Activité A:
Relevez, dans l’ordre, toutes les phrases du texte sur le film Before I Fall qui se terminent par un point d’interrogation.
=== Texte de l’exercice ===
Photo: Collaboration spéciale

Comment parler d’intimidation en ayant réellement un impact? En éveillant les consciences de ceux qui s’y adonnent?
En faisant réaliser que de se liguer contre un de ses pairs, juste pour faire comme tout le monde, c’est complètement nul et que ça laisse des traces indélébiles? Qu’il n’y a rien de mieux que d’être soi-même, de ne pas suivre le troupeau et de dire stop? Dévoilé à Sundance, Before I Fall, de Ry Russo-Young, y parvient en offrant un message pas trop appuyé, qui appuie toutefois juste là où il faut.

Un vendredi de février, juste avant la Saint-Valentin, Samantha se réveille à 6 h 30. Irritée, elle rabroue sa petite sœur, ne salue pas ses parents, rejoint ses trois meilleures amies. À l’école, elle récupère les roses qui lui ont été envoyées par ses prétendants (elle est populaire, elle en a plein), rit avec ses copines d’une de leurs camarades de classe, presque mécaniquement. «Hahaha, t’as vu ses cheveux?» «Hahaha, Norma Bates.» Le soir, elle se rend à une fête. Organisée par un gentil garçon qui l’aime bien. Mais Sam se fout de lui, ne veut rien savoir, n’en a que pour le tombeur-noceur avec qui elle sort. Il est un peu con, mais qu’importe. Elle ne l’avouerait à personne, et surtout pas à elle-même.

Au milieu de la soirée, inopinément, la souffre-douleur de la bande, celle qui a été la cible des moqueries du matin, celle qui est la cible des moqueries de tout le temps, se pointe. Évidemment, les méchancetés et les insultes fusent, tout de suite. Une chicane éclate, un accident se produit, tout devient noir. Puis, Sam se réveille. Le même matin. Encore. Vendredi. Encore. 6 h 30. Encore. Et elle revit tout ce qu’elle a vécu. Encore. Encore. Encore.
=== Données sources ===
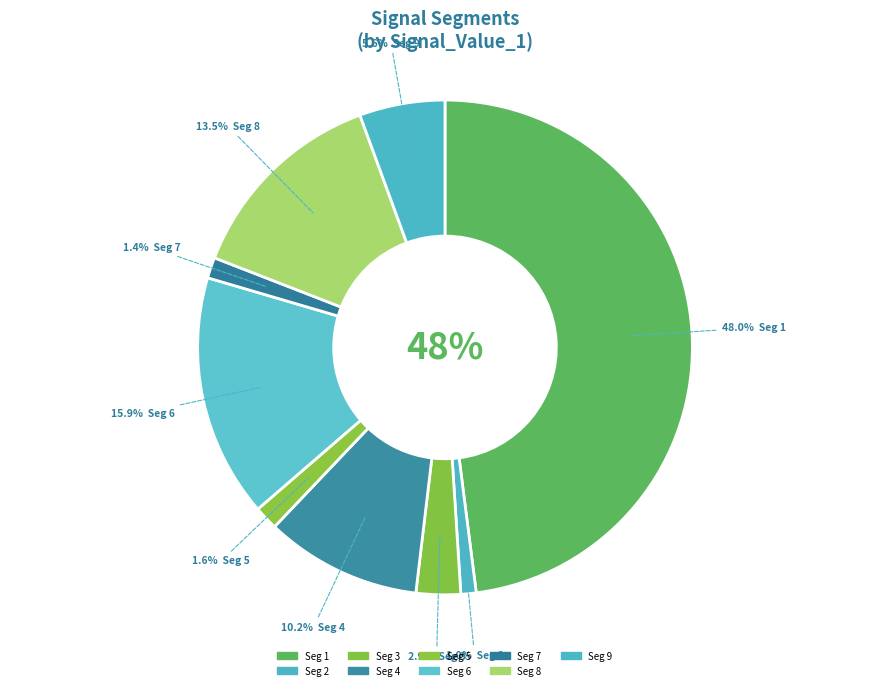

Which category has the smallest portion of the pie?

signal segment 2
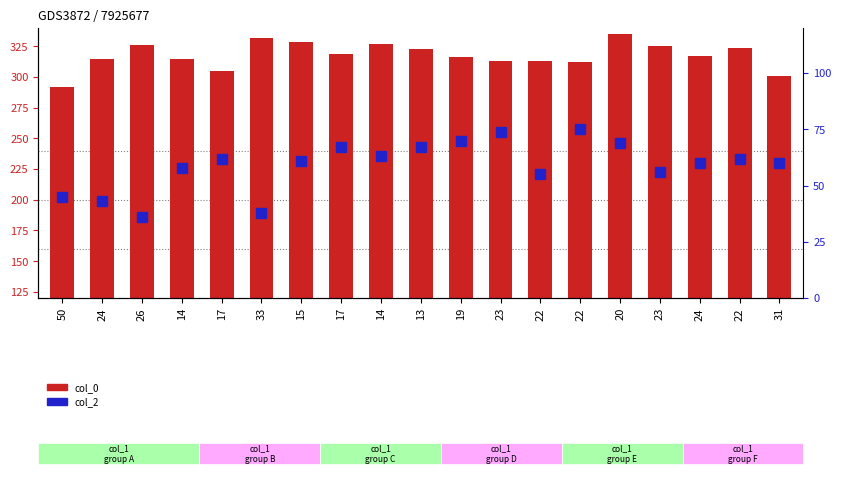

Count the number of data series in this chart.

2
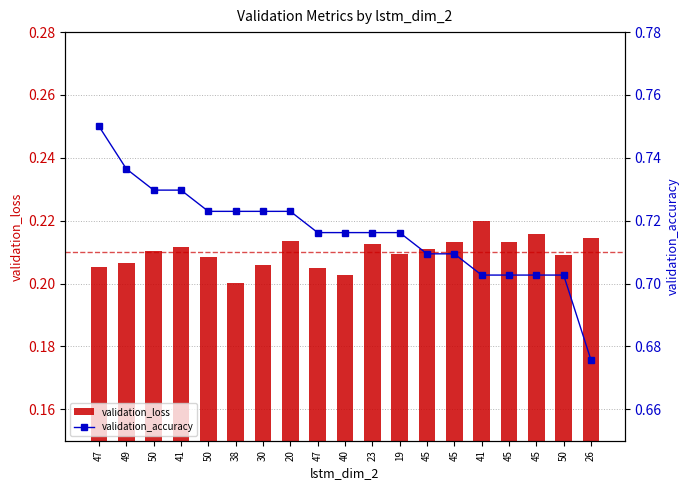

Which series has the largest total across all categories?

validation_accuracy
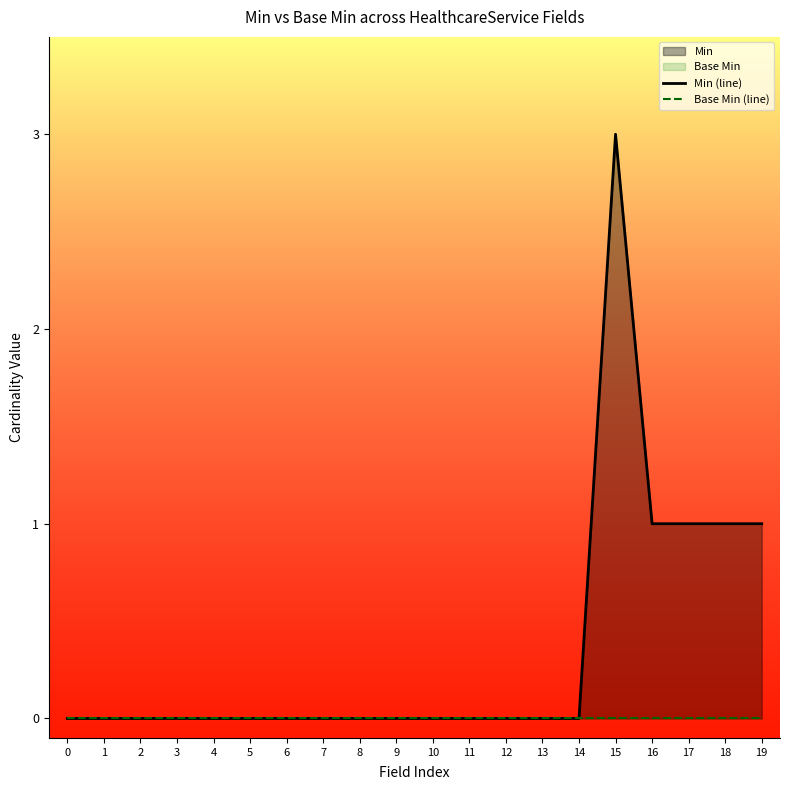

Rank the series by their maximum value, from highest to lowest.

Min (line), Base Min (line)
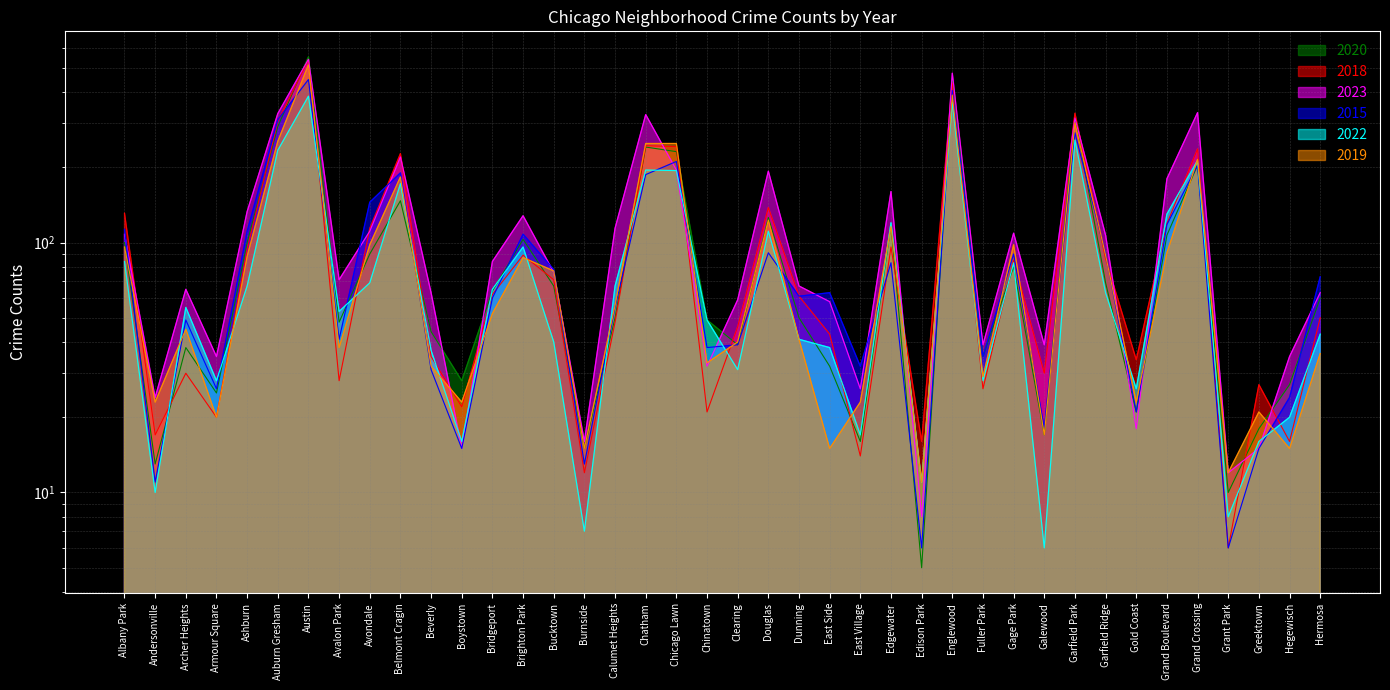

What position from the right is Garfield Park?

9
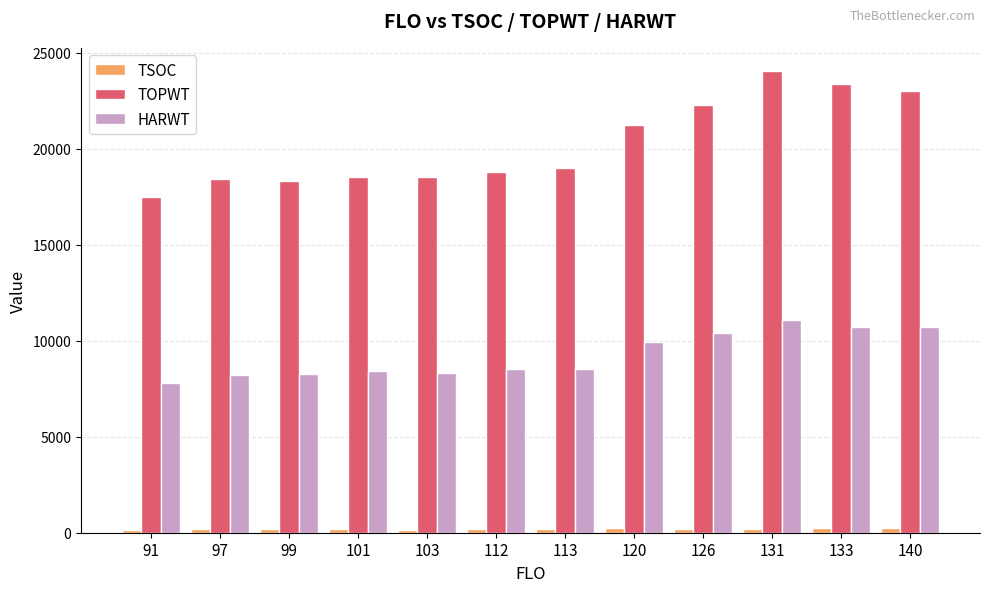

What is the maximum value shown in the chart?

24043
===
Activité B:
Reproduisez l’ensemble des enregistrements ci-dessus en substituant « graph » à « chart », sans rien modifier d’autre. Omettez les images dans votre réponse.

Résultat A:
1. Comment parler d’intimidation en ayant réellement un impact?
2. En éveillant les consciences de ceux qui s’y adonnent?
3. En faisant réaliser que de se liguer contre un de ses pairs, juste pour faire comme tout le monde, c’est complètement nul et que ça laisse des traces indélébiles?
4. Qu’il n’y a rien de mieux que d’être soi-même, de ne pas suivre le troupeau et de dire stop?
5. «Hahaha, t’as vu ses cheveux?»

Résultat B:
Which category has the smallest portion of the pie?

signal segment 2

Count the number of data series in this graph.

2

Which series has the largest total across all categories?

validation_accuracy

Rank the series by their maximum value, from highest to lowest.

Min (line), Base Min (line)

What position from the right is Garfield Park?

9

What is the maximum value shown in the graph?

24043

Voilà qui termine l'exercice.